Orhun Kitabeleri’nde en sık rastladığımız mitolojik figürlerden olan geyiğin, Orta Asya’dan Anadolu’ya kadar Türk kültürü ve mitolojisindeki yeri oldukça büyüktür. Efsanelerde hem yaşam kaynağı hem de kutsal bir hayvan olarak görülmüştür. Ortaya konulan eserlerde Türklerin göçebe hayatının ve sonraki yerleşik-kentli hayatının da en dikkat çeken unsurlarından birisi olmuştur.

Geyikler dağlarda gezinirken ölümsüzlük otundan yiyip ölümsüz olmuş, boynuzlarını yılda bir defa düşürüp yerine yenilerini çıkardıkları için “yenilenmenin ve dirilişin” sembolü sayılmışlardır.

Efsanelerde insanlara yol gösteren bu kutsal hayvan, ak renkli ve boz renkli türleriyle farklı olgulara da gönderme yapmaktadır. Ak renkli geyik gökleri ve dişiliği, boz renkli geyik yeryüzünü ve erliği simgeler.

Bir yanı “sevgi, yardımseverlik ve merhametin” diğer yanı “diriliş, yenilenme, sonsuzluk ve ölümsüzlüğün” anlamları ile yüklü olan geyiğin boynuzları; göğe yükselen dalları ve yerin altına uzanan kökleri ile “hayat ağacına” benzer. Geyik boynuzları, sonsuz güç ve hâkimiyet göstergesi olarak Türklerin Yaradan’la olan bağını da simgeler.

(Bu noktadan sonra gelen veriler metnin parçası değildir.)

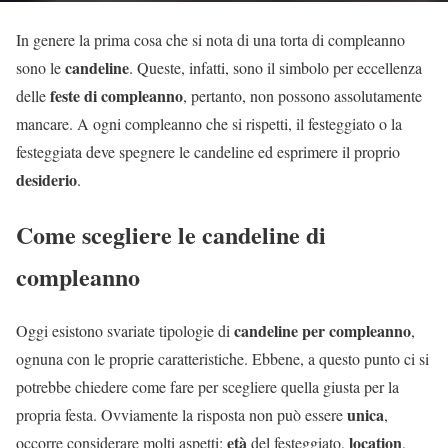
In genere la prima cosa che si nota di una torta di compleanno
candeline
sono le
. Queste, infatti, sono il simbolo per eccellenza
feste di compleanno
delle
, pertanto, non possono assolutamente
mancare. A ogni compleanno che si rispetti, il festeggiato o la
festeggiata deve spegnere le candeline ed esprimere il proprio
desiderio
.
Come scegliere le candeline di
compleanno
candeline per compleanno
Oggi esistono svariate tipologie di
,
ognuna con le proprie caratteristiche. Ebbene, a questo punto ci si
potrebbe chiedere come fare per scegliere quella giusta per la
unica
propria festa. Ovviamente la risposta non può essere
,
età
location
occorre considerare molti aspetti:
del festeggiato,
,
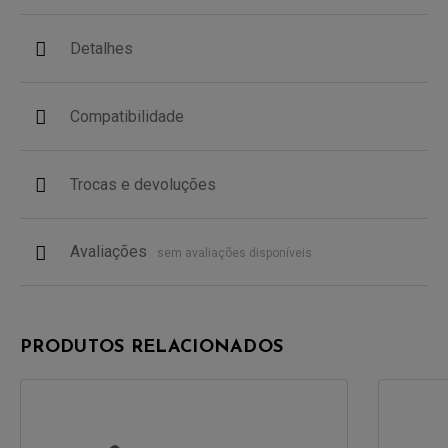
Detalhes
Compatibilidade
Trocas e devoluções
Avaliações
sem avaliações disponíveis
PRODUTOS RELACIONADOS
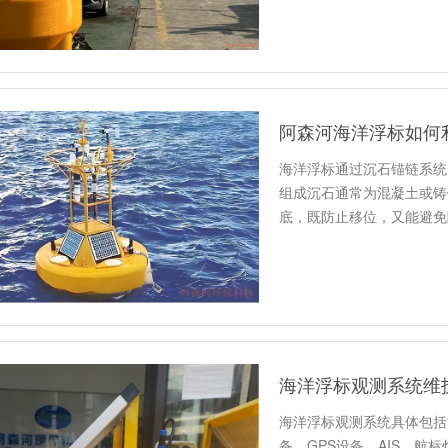
阿森河海洋浮标如何
海洋浮标通过沉石锚链系统
组成‌沉石‌通常为混凝土
底，既防止移位，又能避免
海洋浮标观测系统维
海洋浮标观测系统具体包括
备、GPS设备、AIS、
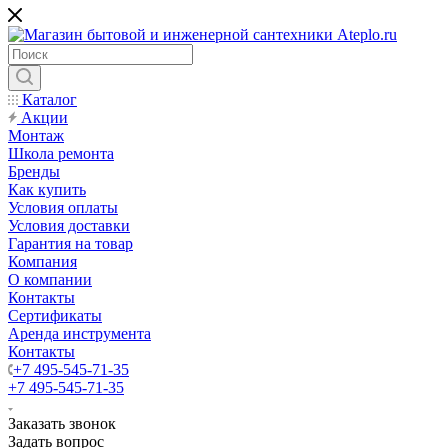
Каталог
Акции
Монтаж
Школа ремонта
Бренды
Как купить
Условия оплаты
Условия доставки
Гарантия на товар
Компания
О компании
Контакты
Сертификаты
Аренда инструмента
Контакты
+7 495-545-71-35
+7 495-545-71-35
Заказать звонок
Задать вопрос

Desen ve simgelerinin sanatsal yapıtlarda farklı biçimlerde kullanıldığı hayvanlardan olan geyik, Anadolu’da “koruyucu ruh” olarak kendisine yer bulmuştur. Tasavvuf ehlinin ve şamanların gelenek ve düşünce dünyalarında, Osmanlı ve Selçuklu dönemleri eserlerinde yoğun bir şekilde işlenmiştir.

Tüm bu anlamlarıyla, yerleşik hayata geçmeden önce Türklerin yol göstericisi olarak kabul edilen geyik, Yaratıcı’dan kut alır ve onu, insanlara birer kalkan olarak sunar.